[Keypoint text descriptions]

┄┄┄┄┄┄┄┄┄┄

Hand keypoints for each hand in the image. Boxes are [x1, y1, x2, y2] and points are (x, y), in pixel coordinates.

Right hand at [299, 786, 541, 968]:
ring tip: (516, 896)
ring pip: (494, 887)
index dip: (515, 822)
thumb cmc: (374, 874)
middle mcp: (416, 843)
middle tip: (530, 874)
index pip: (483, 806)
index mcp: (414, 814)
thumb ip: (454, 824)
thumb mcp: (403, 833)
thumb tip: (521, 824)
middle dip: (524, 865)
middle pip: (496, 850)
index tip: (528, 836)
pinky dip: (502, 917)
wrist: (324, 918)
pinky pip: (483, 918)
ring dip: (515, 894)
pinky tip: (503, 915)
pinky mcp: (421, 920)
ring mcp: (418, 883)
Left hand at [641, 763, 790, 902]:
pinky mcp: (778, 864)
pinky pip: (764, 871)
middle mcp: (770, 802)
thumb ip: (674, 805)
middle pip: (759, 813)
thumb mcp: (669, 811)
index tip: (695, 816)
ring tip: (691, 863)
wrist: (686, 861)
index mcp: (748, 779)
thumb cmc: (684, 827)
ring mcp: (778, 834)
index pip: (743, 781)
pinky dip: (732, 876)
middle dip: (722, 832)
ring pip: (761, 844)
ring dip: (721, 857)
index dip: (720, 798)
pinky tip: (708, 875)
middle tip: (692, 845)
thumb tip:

┄┄┄┄┄┄┄┄┄┄

#### Task item:
Each line in the data that holds the string "index" must be returned.

#### Exercise result:
index dip: (515, 822)
index pip: (483, 806)
index mcp: (414, 814)
index tip: (528, 836)
index tip: (695, 816)
index mcp: (748, 779)
index pip: (743, 781)
index dip: (720, 798)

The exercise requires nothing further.